Once again, a controversial and national judicial ruling will effect billboard law. This time, United States District Court Judge for the Southern District of Texas Andrew Hanen issued on July 16, 2021 an injunction against the enforcement of the Deferred Action for Childhood Arrivals, commonly known as DACA. In the lawsuit, Texas and other States sued the United States alleging the 2012 Executive Order issued by President Obama violated the Federal Administrative Procedures Act (APA). Judge Hanen agreed, finding that DACA effectively created an administrative rule, which required observance of the hearing, publication, notice, comment, and other procedures outlined in the APA to impose such a legislative policy.
Of course, judicial challenges to these executive orders seeking a shorter cut to the desired policy than the one proscribed by the law aren’t limited to a particular political party. In addition to Obama’s DACA program, we just finished four years of challenges to President Trump’s executive orders on the wall, travel bans, and immigration.
Abuses of the APA aren’t limited to the federal government either. In the September 11, 2019 and October 19, 2020 editions of Billboard Insider, I discussed the Texas administrative rules making process, including how the Texas Administrative Procedures Act encourages public participation and transparency throughout this process, by mandating where and when to publish proposed rules, and opportunity for public comment on them in hearings and writings. I went on to explain, however, that sometimes government agencies, like the Texas Transportation Commission, attempt to implement the types of rules covered by these procedural safeguards, by calling them mere “guidance” or “policy memos.” In doing so, the agency argues, it need not involve the public as required under the APA, thereby taking a short cut to the implementation of the regulation.
Texas billboard operators are painfully aware of such an example in the March 2016 “Guidance” on the relocation and compensation due for billboards displaced by TxDOT highway projects. This two page memo was authored by the former Director of the Right of Way Division of TxDOT, and most importantly, it did not follow the notice, hearing, publication, and other due process protections mandated by the APA. It did, however, drastically change the procedure in the condemnation of billboards, including by eliminating sign relocation rights if the owner failed to agree with TxDOT’s offer for the cost of his sign before the condemnation special commissioners’ hearing.
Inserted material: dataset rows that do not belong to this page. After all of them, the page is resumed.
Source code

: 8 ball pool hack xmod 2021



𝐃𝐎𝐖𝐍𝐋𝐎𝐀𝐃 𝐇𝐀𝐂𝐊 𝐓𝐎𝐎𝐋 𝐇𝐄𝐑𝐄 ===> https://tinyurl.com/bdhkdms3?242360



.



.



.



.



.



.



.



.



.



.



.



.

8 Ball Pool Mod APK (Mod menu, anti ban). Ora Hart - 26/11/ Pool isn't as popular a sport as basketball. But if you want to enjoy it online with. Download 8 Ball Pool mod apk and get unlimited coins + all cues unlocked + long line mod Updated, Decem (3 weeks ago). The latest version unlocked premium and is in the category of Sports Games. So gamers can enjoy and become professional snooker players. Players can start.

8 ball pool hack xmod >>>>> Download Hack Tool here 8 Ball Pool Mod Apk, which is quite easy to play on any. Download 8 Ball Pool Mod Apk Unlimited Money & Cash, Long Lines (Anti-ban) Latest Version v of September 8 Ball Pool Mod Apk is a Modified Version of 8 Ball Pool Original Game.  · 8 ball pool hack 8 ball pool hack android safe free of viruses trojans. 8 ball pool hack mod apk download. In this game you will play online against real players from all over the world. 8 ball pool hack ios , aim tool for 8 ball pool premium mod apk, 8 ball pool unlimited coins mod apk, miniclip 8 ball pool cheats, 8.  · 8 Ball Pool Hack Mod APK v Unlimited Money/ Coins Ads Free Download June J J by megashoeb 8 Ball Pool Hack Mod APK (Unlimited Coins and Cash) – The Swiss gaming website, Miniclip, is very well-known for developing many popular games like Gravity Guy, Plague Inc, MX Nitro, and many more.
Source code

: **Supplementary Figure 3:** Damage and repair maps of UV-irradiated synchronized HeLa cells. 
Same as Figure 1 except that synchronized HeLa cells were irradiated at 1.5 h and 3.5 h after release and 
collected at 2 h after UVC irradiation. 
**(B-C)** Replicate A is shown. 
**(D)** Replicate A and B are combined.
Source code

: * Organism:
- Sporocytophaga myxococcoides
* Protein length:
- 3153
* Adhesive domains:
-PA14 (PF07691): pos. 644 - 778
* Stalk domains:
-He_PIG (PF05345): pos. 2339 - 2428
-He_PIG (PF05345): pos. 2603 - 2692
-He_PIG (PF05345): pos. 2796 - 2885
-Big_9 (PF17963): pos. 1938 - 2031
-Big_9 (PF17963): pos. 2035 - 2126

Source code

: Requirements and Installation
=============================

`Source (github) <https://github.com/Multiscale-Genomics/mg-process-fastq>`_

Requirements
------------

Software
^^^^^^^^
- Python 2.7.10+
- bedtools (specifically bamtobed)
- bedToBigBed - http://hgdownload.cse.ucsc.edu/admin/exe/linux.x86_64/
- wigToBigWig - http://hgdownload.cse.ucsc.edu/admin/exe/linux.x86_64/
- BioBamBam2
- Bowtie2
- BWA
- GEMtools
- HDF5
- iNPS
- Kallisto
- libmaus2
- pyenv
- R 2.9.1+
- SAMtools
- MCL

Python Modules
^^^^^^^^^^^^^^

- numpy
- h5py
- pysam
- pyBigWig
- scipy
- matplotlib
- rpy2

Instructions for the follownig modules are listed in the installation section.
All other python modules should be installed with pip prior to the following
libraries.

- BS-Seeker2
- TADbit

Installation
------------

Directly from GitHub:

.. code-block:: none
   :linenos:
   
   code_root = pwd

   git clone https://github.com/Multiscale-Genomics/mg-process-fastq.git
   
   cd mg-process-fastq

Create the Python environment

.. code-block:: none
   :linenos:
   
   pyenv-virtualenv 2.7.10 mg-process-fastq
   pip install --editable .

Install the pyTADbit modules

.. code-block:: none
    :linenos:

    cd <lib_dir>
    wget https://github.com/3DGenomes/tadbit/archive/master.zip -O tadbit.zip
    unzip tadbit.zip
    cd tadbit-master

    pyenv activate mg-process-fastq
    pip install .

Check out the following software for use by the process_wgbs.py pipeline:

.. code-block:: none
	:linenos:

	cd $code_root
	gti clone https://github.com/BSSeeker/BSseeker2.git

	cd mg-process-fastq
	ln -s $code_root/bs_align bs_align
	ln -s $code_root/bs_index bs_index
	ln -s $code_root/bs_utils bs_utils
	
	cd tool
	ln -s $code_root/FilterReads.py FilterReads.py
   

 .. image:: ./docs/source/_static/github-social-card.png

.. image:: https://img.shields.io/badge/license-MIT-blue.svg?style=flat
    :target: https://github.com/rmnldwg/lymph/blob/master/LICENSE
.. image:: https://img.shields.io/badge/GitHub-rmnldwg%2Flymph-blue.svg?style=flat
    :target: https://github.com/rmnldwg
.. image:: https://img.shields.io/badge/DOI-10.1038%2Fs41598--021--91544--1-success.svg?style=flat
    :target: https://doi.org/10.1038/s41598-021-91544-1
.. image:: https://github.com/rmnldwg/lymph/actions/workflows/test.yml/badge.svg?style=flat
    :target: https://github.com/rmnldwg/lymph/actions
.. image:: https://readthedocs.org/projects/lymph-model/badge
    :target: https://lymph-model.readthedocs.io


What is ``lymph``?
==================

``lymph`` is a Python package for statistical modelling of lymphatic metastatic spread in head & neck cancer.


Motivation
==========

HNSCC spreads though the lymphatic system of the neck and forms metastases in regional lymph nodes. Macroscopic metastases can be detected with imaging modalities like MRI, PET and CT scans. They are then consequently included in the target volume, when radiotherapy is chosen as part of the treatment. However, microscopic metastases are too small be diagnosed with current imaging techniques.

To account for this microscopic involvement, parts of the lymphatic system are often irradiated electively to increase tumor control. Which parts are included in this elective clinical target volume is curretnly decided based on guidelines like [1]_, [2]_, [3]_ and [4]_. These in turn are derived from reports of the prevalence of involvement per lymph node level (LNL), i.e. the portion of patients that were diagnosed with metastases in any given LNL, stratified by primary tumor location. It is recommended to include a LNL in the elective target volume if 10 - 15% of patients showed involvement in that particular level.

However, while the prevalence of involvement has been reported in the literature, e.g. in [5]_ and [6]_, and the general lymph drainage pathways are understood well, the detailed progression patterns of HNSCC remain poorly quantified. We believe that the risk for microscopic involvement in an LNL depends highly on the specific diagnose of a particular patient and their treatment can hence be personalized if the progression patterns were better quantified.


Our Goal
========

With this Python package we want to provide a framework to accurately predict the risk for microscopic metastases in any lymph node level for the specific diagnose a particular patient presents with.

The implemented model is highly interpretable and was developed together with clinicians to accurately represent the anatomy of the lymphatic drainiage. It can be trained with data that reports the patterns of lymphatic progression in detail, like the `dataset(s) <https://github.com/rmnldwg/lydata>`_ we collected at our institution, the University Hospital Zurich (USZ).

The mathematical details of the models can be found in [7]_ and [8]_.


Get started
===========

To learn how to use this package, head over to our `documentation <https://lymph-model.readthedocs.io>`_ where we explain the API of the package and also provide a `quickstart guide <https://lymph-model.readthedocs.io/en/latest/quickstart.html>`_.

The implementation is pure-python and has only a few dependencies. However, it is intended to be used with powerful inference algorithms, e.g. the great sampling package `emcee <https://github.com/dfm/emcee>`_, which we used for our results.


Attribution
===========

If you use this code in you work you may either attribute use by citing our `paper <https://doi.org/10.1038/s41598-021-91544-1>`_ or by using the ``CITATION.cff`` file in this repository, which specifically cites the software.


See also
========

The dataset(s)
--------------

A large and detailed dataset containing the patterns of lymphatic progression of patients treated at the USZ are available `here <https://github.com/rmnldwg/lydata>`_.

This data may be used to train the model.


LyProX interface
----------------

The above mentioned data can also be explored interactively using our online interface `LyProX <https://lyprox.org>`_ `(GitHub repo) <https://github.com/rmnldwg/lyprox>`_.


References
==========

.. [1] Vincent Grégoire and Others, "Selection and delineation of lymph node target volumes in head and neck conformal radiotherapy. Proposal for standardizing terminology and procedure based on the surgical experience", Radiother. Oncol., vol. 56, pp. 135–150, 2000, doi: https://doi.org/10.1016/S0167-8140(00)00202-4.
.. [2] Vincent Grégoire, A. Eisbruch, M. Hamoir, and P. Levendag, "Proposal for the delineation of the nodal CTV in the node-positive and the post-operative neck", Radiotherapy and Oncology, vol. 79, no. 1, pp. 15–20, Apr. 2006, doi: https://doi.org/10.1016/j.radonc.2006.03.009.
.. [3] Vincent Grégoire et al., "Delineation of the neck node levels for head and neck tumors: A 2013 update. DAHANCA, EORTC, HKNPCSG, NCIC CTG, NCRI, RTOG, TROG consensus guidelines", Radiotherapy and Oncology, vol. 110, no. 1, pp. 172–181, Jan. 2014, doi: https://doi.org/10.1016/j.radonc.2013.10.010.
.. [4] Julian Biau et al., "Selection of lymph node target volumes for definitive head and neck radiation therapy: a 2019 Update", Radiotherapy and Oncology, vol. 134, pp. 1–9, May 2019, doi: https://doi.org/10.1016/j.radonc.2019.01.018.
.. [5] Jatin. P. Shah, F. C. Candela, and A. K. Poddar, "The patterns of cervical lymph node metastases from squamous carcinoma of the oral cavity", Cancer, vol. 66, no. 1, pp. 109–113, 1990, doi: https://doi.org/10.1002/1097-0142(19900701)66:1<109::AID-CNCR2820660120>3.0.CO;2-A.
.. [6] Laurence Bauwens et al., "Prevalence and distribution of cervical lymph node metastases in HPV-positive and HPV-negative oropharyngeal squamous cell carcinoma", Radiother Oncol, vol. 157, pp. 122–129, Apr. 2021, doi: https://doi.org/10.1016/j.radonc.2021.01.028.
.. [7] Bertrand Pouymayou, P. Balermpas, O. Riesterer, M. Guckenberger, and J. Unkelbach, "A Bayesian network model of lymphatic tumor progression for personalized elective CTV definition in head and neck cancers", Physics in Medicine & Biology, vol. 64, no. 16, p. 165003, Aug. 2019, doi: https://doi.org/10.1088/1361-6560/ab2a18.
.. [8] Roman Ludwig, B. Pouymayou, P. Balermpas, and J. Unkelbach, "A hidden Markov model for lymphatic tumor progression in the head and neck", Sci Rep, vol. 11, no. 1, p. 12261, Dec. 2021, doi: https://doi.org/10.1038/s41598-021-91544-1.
The practical result, therefore, is the grossly unfair bargaining power afforded TxDOT in dealing with owners who are losing their billboards to accommodate TxDOT’s highway projects.
A Texas billboard operator, John Gannon, Inc., challenged this Guidance in a lawsuit against TxDOT filed in Travis County District Court in 2018. In the case, Gannon argued that the APA (in Section 2001.038) itself explains when some sort of agency enactment will still be subject to its procedural safeguards, even where the agency attempts to disguise an administrative rule as a mere guidance: “The validity or applicability of a rule…may be determined in an action for declaratory judgment if it is alleged that the rule or its threatened application interferes with or impairs, or threatens to interfere with or impair, a legal right or privilege of the plaintiff.” Gannon also cited the Texas Courts that have attempted to preserve public participation and transparency in reviewing these agency efforts under the APA: “The Legislature, through the APA, has enabled affected citizens to invoke judicial jurisdiction… to test the ‘validity’ or ‘applicability’ of agency pronouncements that rise to the level of ‘rules’-including those that ‘interpret’ law or policy-and required that the further checks of transparency, public participation, and reasoned justification must precede such assertions of agency authority.” Teladoc, Inc vs Texas Medical Board.
After the trial court granted TxDOT’s motion and dismissed the case on sovereign immunity grounds, the Texas Court of Appeals, Third District at Austin, reversed and remanded in an opinion rendered on October 9, 2020. In reversing the trial court’s dismissal, the appellate court found that the Guidance was a “Rule” under the APA, which in turn expressly confers jurisdiction against governmental entities like TxDOT to determine whether such rules were enacted with the procedural safeguards mandated by the APA. TxDOT has filed a petition for review with the Texas Supreme Court, which in turn has requested briefing to determine whether to accept TxDOT’s application and adjudicate the case.
There is certainly room for disagreement on the types of political and policy issues that seem to dominate the media and our attention, but most agree that the implementation of sound administrative rules governing our lives and livelihoods ought to follow the checks and balances mandated by constitutional due process and the APA-including on controversial issues like the wall, travel bans, immigration, DACA, and even billboard regulation.